Title 3D-Printed Biocompatible Scaffolds with Built-In Nanoplasmonic Sensors [Abstract]
Year 2020
Journal/Proceedings Advanced Functional Materials
Reftype
DOI/URL DOI
Abstract
Abstract 3D printing strategies have acquired great relevance toward the design of 3D scaffolds with precise macroporous structures, for supported mammalian cell growth. Despite advances in 3D model designs, there is still a shortage of detection tools to precisely monitor in situ cell behavior in 3D, thereby allowing a better understanding of the progression of diseases or to test the efficacy of drugs in a more realistic microenvironment. Even if the number of available inks has exponentially increased, they do not necessarily offer the required functionalities to be used as internal sensors. Herein the potential of surface-enhanced Raman scattering (SERS) spectroscopy for the detection of biorelevant analytes within a plasmonic hydrogel-based, 3D-printed scaffold is demonstrated. Such SERS-active scaffolds allow for the 3D detection of model molecules, such as 4-mercaptobenzoic acid.

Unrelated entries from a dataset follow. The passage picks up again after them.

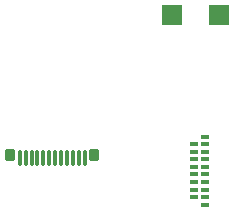
<source format=gbr>
%TF.GenerationSoftware,KiCad,Pcbnew,9.0.1*%
%TF.CreationDate,2025-07-04T13:50:08+02:00*%
%TF.ProjectId,USB_18pinOmnetics_bend,5553425f-3138-4706-996e-4f6d6e657469,rev?*%
%TF.SameCoordinates,Original*%
%TF.FileFunction,Soldermask,Top*%
%TF.FilePolarity,Negative*%
%FSLAX46Y46*%
G04 Gerber Fmt 4.6, Leading zero omitted, Abs format (unit mm)*
G04 Created by KiCad (PCBNEW 9.0.1) date 2025-07-04 13:50:08*
%MOMM*%
%LPD*%
G01*
G04 APERTURE LIST*
G04 Aperture macros list*
%AMRoundRect*
0 Rectangle with rounded corners*
0 $1 Rounding radius*
0 $2 $3 $4 $5 $6 $7 $8 $9 X,Y pos of 4 corners*
0 Add a 4 corners polygon primitive as box body*
4,1,4,$2,$3,$4,$5,$6,$7,$8,$9,$2,$3,0*
0 Add four circle primitives for the rounded corners*
1,1,$1+$1,$2,$3*
1,1,$1+$1,$4,$5*
1,1,$1+$1,$6,$7*
1,1,$1+$1,$8,$9*
0 Add four rect primitives between the rounded corners*
20,1,$1+$1,$2,$3,$4,$5,0*
20,1,$1+$1,$4,$5,$6,$7,0*
20,1,$1+$1,$6,$7,$8,$9,0*
20,1,$1+$1,$8,$9,$2,$3,0*%
G04 Aperture macros list end*
%ADD10R,0.760000X0.380000*%
%ADD11RoundRect,0.050000X-0.115000X-0.625000X0.115000X-0.625000X0.115000X0.625000X-0.115000X0.625000X0*%
%ADD12RoundRect,0.120000X0.280000X0.415000X-0.280000X0.415000X-0.280000X-0.415000X0.280000X-0.415000X0*%
%ADD13RoundRect,0.120000X-0.280000X-0.415000X0.280000X-0.415000X0.280000X0.415000X-0.280000X0.415000X0*%
%ADD14R,1.700000X1.700000*%
G04 APERTURE END LIST*
D10*
%TO.C,J1*%
X148000000Y-104040000D03*
X148000000Y-103400000D03*
X148000000Y-102760000D03*
X148000000Y-102120000D03*
X147060000Y-102120000D03*
X147060000Y-102760000D03*
X147060000Y-103400000D03*
X147060000Y-104040000D03*
X147060000Y-104680000D03*
X147060000Y-105320000D03*
X147060000Y-105960000D03*
X147060000Y-106600000D03*
X148000000Y-106600000D03*
X148000000Y-105960000D03*
X148000000Y-105320000D03*
X148000000Y-104680000D03*
X148000000Y-107240000D03*
X148000000Y-101480000D03*
%TD*%
D11*
%TO.C,U1*%
X132300000Y-103300000D03*
X132800000Y-103300000D03*
X133300000Y-103300000D03*
X133800000Y-103300000D03*
X134300000Y-103300000D03*
X134800000Y-103300000D03*
X135300000Y-103300000D03*
X135800000Y-103300000D03*
X136300000Y-103300000D03*
X136800000Y-103300000D03*
X137300000Y-103300000D03*
X137800000Y-103300000D03*
D12*
X131500000Y-102990000D03*
D13*
X138600000Y-102990000D03*
%TD*%
D14*
%TO.C,J4*%
X145200000Y-91200000D03*
%TD*%
%TO.C,J3*%
X149200000Y-91200000D03*
%TD*%
M02*

</source>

Flexibility in the choice of plasmonic nanoparticles is demonstrated through the use of gold nanoparticles with different morphologies, gold nanorods showing the best balance between SERS enhancement and scaffold transparency. Detection of the biomarker adenosine is also demonstrated as a proof-of-concept toward the use of these plasmonic scaffolds for SERS sensing of cell-secreted molecules over extended periods of time.